• _Assigned task_:
Where an entry holds an image, skip the image but reproduce the rest word for word.

• _Extracted records_:
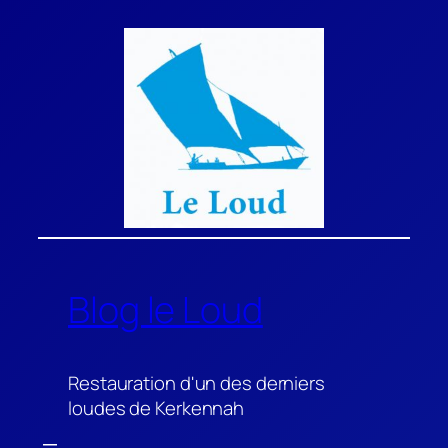
Aller
au
contenu
Blog le Loud
Restauration d'un des derniers
loudes de Kerkennah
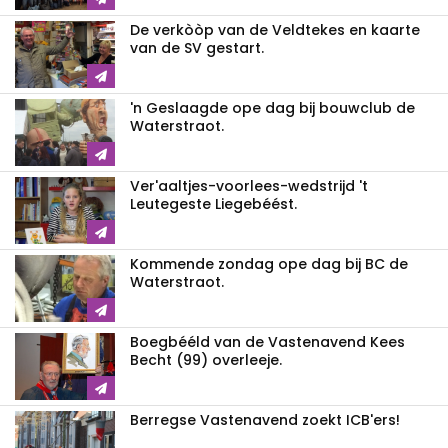
De verkòòp van de Veldtekes en kaarte
van de SV gestart.
'n Geslaagde ope dag bij bouwclub de
Waterstraot.
Ver'aaltjes-voorlees-wedstrijd 't
Leutegeste Liegebéést.
Kommende zondag ope dag bij BC de
Waterstraot.
Boegbééld van de Vastenavend Kees
Becht (99) overleeje.
Berregse Vastenavend zoekt ICB'ers!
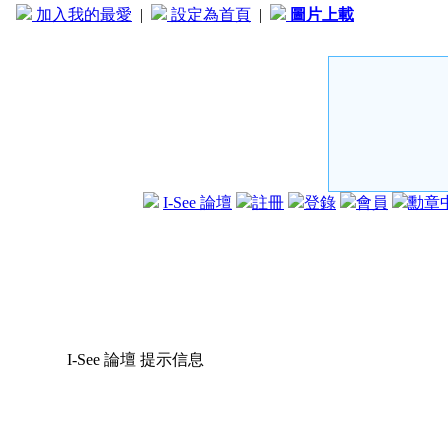
加入我的最愛
|
設定為首頁
|
圖片上載
I-See 論壇
註冊
登錄
會員
勳章
I-See 論壇 提示信息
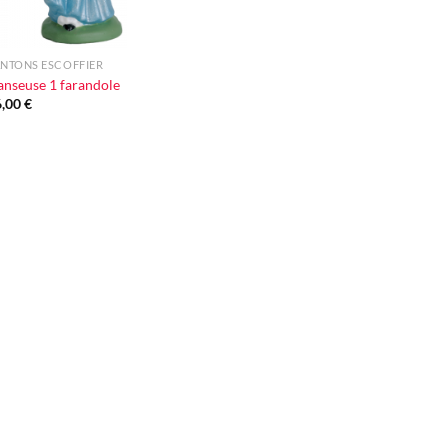
NTONS ESCOFFIER
nseuse 1 farandole
6,00
€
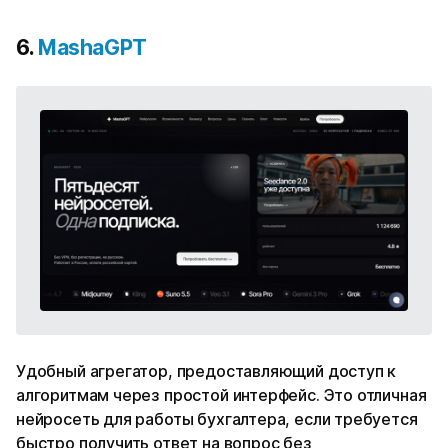
6.
MashaGPT
Удобный агрегатор, предоставляющий доступ к
алгоритмам через простой интерфейс. Это отличная
нейросеть для работы бухгалтера, если требуется
быстро получить ответ на вопрос без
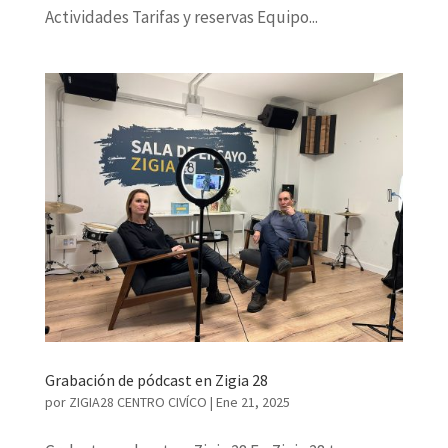
Actividades Tarifas y reservas Equipo...
Grabación de pódcast en Zigia 28
por
ZIGIA28 CENTRO CIVÍCO
|
Ene 21, 2025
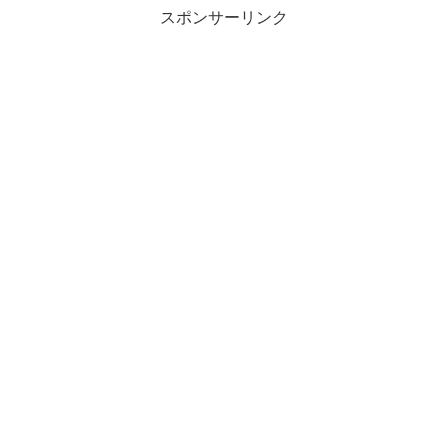
スポンサーリンク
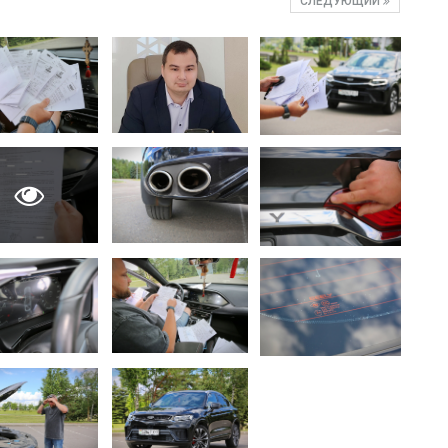
СЛЕДУЮЩИЙ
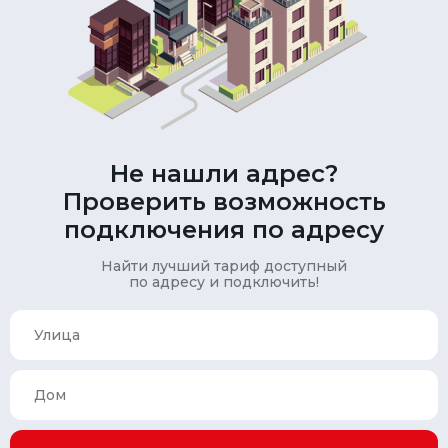
Не нашли адрес?
Проверить возможность
подключения по адресу
Найти лучший тариф доступный
по адресу и подключить!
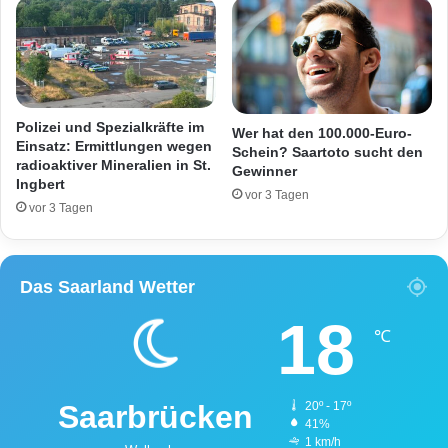
g
u
e
n
l
k
s
i
b
r
e
c
Polizei und Spezialkräfte im
Wer hat den 100.000-Euro-
r
h
Einsatz: Ermittlungen wegen
Schein? Saartoto sucht den
g
radioaktiver Mineralien in St.
e
Gewinner
Ingbert
n
vor 3 Tagen
-
vor 3 Tagen
T
i
e
Das Saarland Wetter
r
e
18
i
℃
m
N
e
Saarbrücken
20º - 17º
u
41%
n
1 km/h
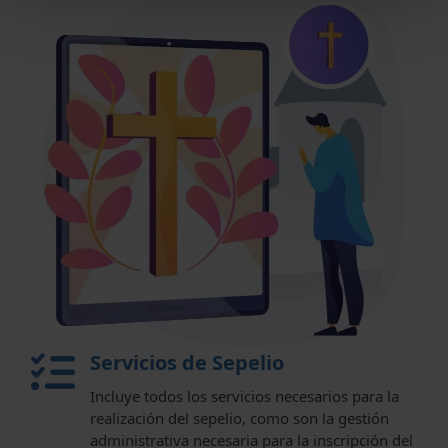
Servicios de Sepelio
Incluye todos los servicios necesarios para la
realización del sepelio, como son la gestión
administrativa necesaria para la inscripción del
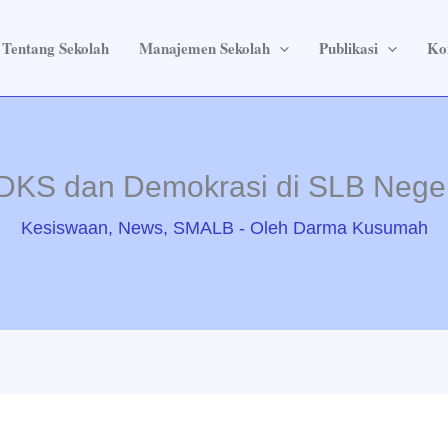
Tentang Sekolah
Manajemen Sekolah
Publikasi
Ko
DKS dan Demokrasi di SLB Negeri
Kesiswaan
,
News
,
SMALB
- Oleh
Darma Kusumah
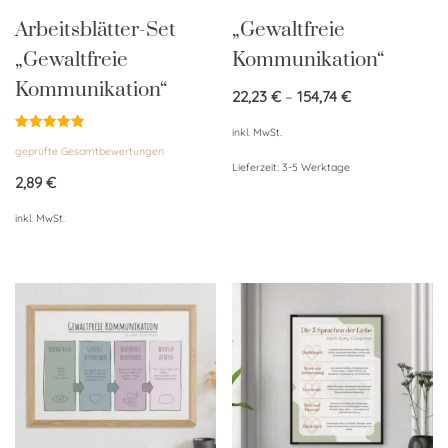
Arbeitsblätter-Set
„Gewaltfreie
„Gewaltfreie
Kommunikation“
Kommunikation“
22,23
€
–
154,74
€
inkl. MwSt.
Bewertet
geprüfte Gesamtbewertungen
mit
5.00
Lieferzeit:
3-5 Werktage
von 5
2,89
€
inkl. MwSt.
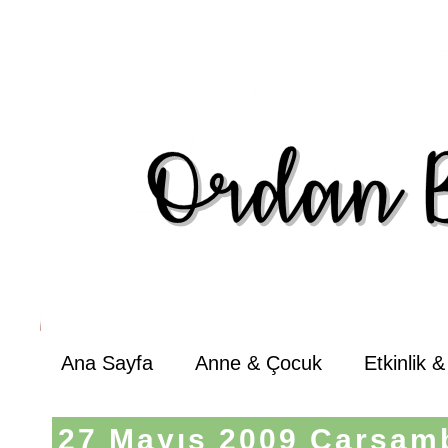
Ana Sayfa
Anne & Çocuk
Etkinlik 
27 Mayıs 2009 Çarşam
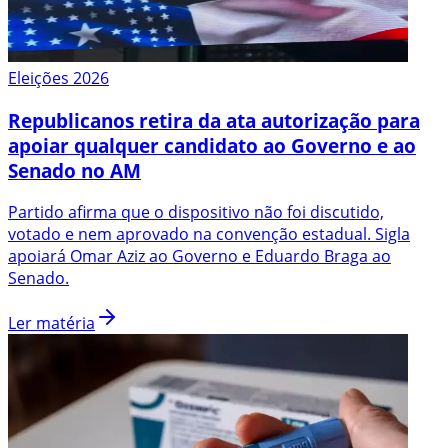
Eleições 2026
Republicanos retira da ata autorização para
apoiar qualquer candidato ao Governo e ao
Senado no AM
Partido afirma que o dispositivo não foi discutido,
votado e nem aprovado na convenção estadual. Sigla
apoiará Omar Aziz ao Governo e Eduardo Braga ao
Senado.
Ler matéria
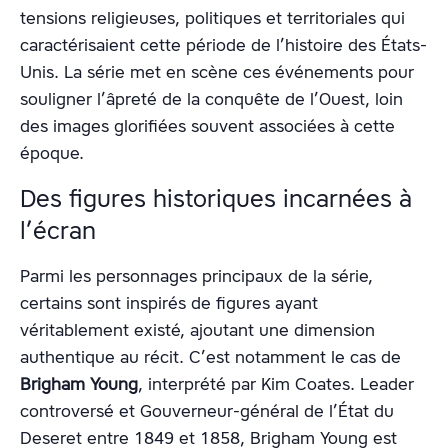
tensions religieuses, politiques et territoriales qui
caractérisaient cette période de l’histoire des États-
Unis. La série met en scène ces événements pour
souligner l’âpreté de la conquête de l’Ouest, loin
des images glorifiées souvent associées à cette
époque.
Des figures historiques incarnées à
l’écran
Parmi les personnages principaux de la série,
certains sont inspirés de figures ayant
véritablement existé, ajoutant une dimension
authentique au récit. C’est notamment le cas de
Brigham Young
, interprété par Kim Coates. Leader
controversé et Gouverneur-général de l’État du
Deseret entre 1849 et 1858, Brigham Young est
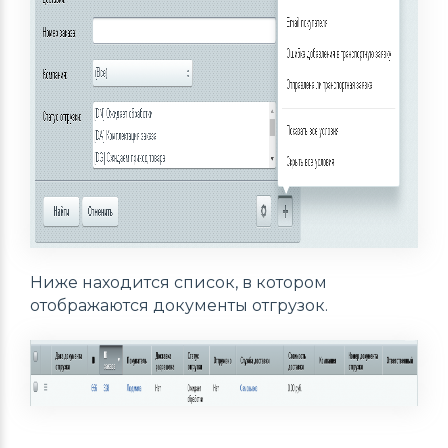
Ниже находится список, в котором
отображаются документы отгрузок.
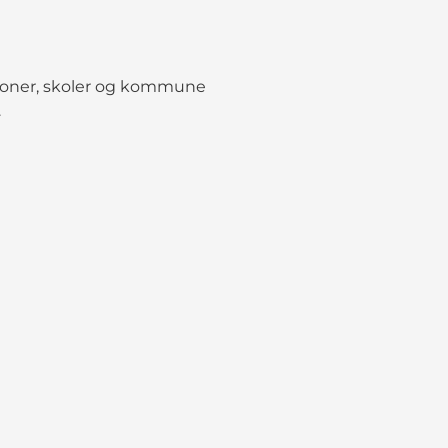
tioner, skoler og kommune
.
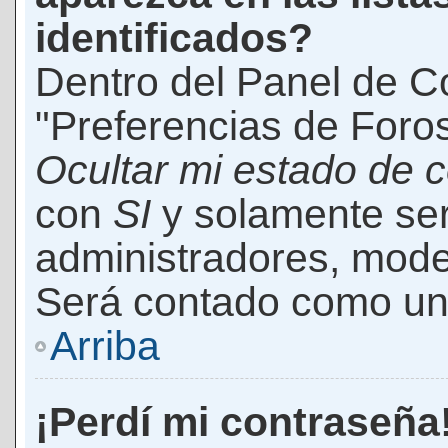
identificados?
Dentro del Panel de Co
"Preferencias de Foros
Ocultar mi estado de 
con
SI
y solamente ser
administradores, mod
Será contado como un 
Arriba
¡Perdí mi contraseña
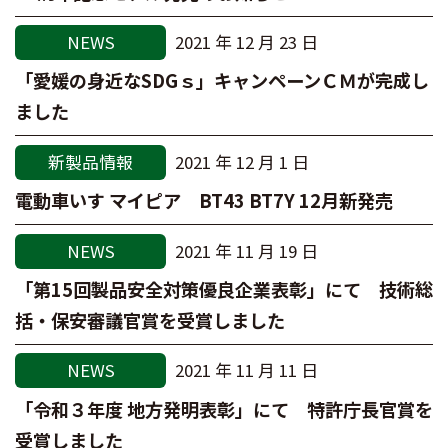
NEWS
2021 年 12 月 23 日
「愛媛の身近なSDGｓ」キャンペーンＣＭが完成し
ました
新製品情報
2021 年 12 月 1 日
電動車いす マイピア BT43 BT7Y 12月新発売
NEWS
2021 年 11 月 19 日
「第15回製品安全対策優良企業表彰」にて 技術総
括・保安審議官賞を受賞しました
NEWS
2021 年 11 月 11 日
「令和３年度 地方発明表彰」にて 特許庁長官賞を
受賞しました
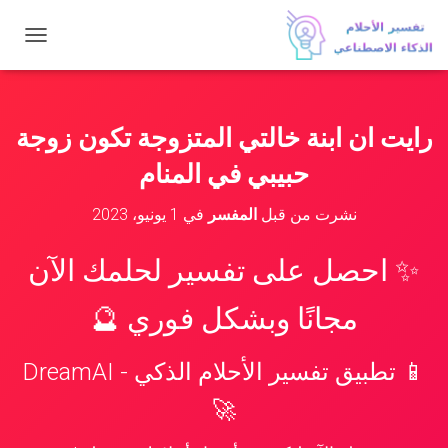
ت
ب
د
ي
ل
رايت ان ابنة خالتي المتزوجة تكون زوجة
ا
ل
حبيبي في المنام
ت
ن
نشرت من قبل
المفسر
في
1 يونيو، 2023
ق
ل
✨ احصل على تفسير لحلمك الآن
مجانًا وبشكل فوري 🔮
📱 تطبيق تفسير الأحلام الذكي - DreamAI
🚀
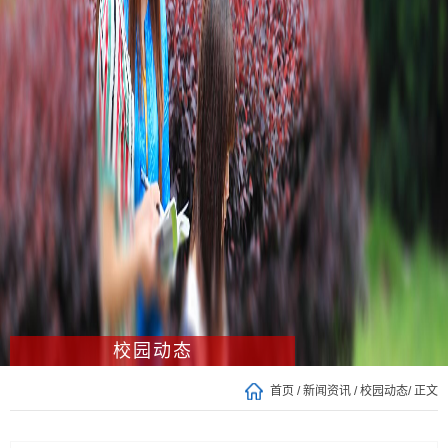
校园动态
首页
/
新闻资讯
/
校园动态
/ 正文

• _Expected output_:
Aller
au
contenu
Blog le Loud
Restauration d'un des derniers
loudes de Kerkennah
De verkòòp van de Veldtekes en kaarte
van de SV gestart.
'n Geslaagde ope dag bij bouwclub de
Waterstraot.
Ver'aaltjes-voorlees-wedstrijd 't
Leutegeste Liegebéést.
Kommende zondag ope dag bij BC de
Waterstraot.
Boegbééld van de Vastenavend Kees
Becht (99) overleeje.
Berregse Vastenavend zoekt ICB'ers!
加入我的最愛
|
設定為首頁
|
圖片上載
I-See 論壇
註冊
登錄
會員
勳章
I-See 論壇 提示信息
NTONS ESCOFFIER
nseuse 1 farandole
6,00
€
6.
MashaGPT
Удобный агрегатор, предоставляющий доступ к
алгоритмам через простой интерфейс. Это отличная
нейросеть для работы бухгалтера, если требуется
быстро получить ответ на вопрос без
Actividades Tarifas y reservas Equipo...
Grabación de pódcast en Zigia 28
por
ZIGIA28 CENTRO CIVÍCO
|
Ene 21, 2025
スポンサーリンク
СЛЕДУЮЩИЙ
Не нашли адрес?
Проверить возможность
подключения по адресу
Найти лучший тариф доступный
по адресу и подключить!
g
u
e
n
l
k
s
i
b
r
e
c
Polizei und Spezialkräfte im
Wer hat den 100.000-Euro-
r
h
Einsatz: Ermittlungen wegen
Schein? Saartoto sucht den
g
radioaktiver Mineralien in St.
e
Gewinner
Ingbert
n
vor 3 Tagen
-
vor 3 Tagen
T
i
e
Das Saarland Wetter
r
e
18
i
℃
m
N
e
Saarbrücken
20º - 17º
u
41%
n
1 km/h
Servicios de Sepelio
Incluye todos los servicios necesarios para la
realización del sepelio, como son la gestión
administrativa necesaria para la inscripción del
Tentang Sekolah
Manajemen Sekolah
Publikasi
Ko
DKS dan Demokrasi di SLB Negeri
Kesiswaan
,
News
,
SMALB
- Oleh
Darma Kusumah
Arbeitsblätter-Set
„Gewaltfreie
„Gewaltfreie
Kommunikation“
Kommunikation“
22,23
€
–
154,74
€
inkl. MwSt.
Bewertet
geprüfte Gesamtbewertungen
mit
5.00
Lieferzeit:
3-5 Werktage
von 5
2,89
€
inkl. MwSt.
Ana Sayfa
Anne & Çocuk
Etkinlik 
27 Mayıs 2009 Çarşam
Eleições 2026
Republicanos retira da ata autorização para
apoiar qualquer candidato ao Governo e ao
Senado no AM
Partido afirma que o dispositivo não foi discutido,
votado e nem aprovado na convenção estadual. Sigla
apoiará Omar Aziz ao Governo e Eduardo Braga ao
Senado.
Ler matéria
tensions religieuses, politiques et territoriales qui
caractérisaient cette période de l’histoire des États-
Unis. La série met en scène ces événements pour
souligner l’âpreté de la conquête de l’Ouest, loin
des images glorifiées souvent associées à cette
époque.
Des figures historiques incarnées à
l’écran
Parmi les personnages principaux de la série,
certains sont inspirés de figures ayant
véritablement existé, ajoutant une dimension
authentique au récit. C’est notamment le cas de
Brigham Young
, interprété par Kim Coates. Leader
controversé et Gouverneur-général de l’État du
Deseret entre 1849 et 1858, Brigham Young est
Ниже находится список, в котором
отображаются документы отгрузок.
tioner, skoler og kommune
.
identificados?
Dentro del Panel de Co
"Preferencias de Foros
Ocultar mi estado de 
con
SI
y solamente ser
administradores, mod
Será contado como un 
Arriba
¡Perdí mi contraseña
NEWS
2021 年 12 月 23 日
「愛媛の身近なSDGｓ」キャンペーンＣＭが完成し
ました
新製品情報
2021 年 12 月 1 日
電動車いす マイピア BT43 BT7Y 12月新発売
NEWS
2021 年 11 月 19 日
「第15回製品安全対策優良企業表彰」にて 技術総
括・保安審議官賞を受賞しました
NEWS
2021 年 11 月 11 日
「令和３年度 地方発明表彰」にて 特許庁長官賞を
受賞しました
ت
ب
د
ي
ل
رايت ان ابنة خالتي المتزوجة تكون زوجة
ا
ل
حبيبي في المنام
ت
ن
نشرت من قبل
المفسر
في
1 يونيو، 2023
ق
ل
✨ احصل على تفسير لحلمك الآن
مجانًا وبشكل فوري 🔮
📱 تطبيق تفسير الأحلام الذكي - DreamAI
🚀
校园动态
首页
/
新闻资讯
/
校园动态
/ 正文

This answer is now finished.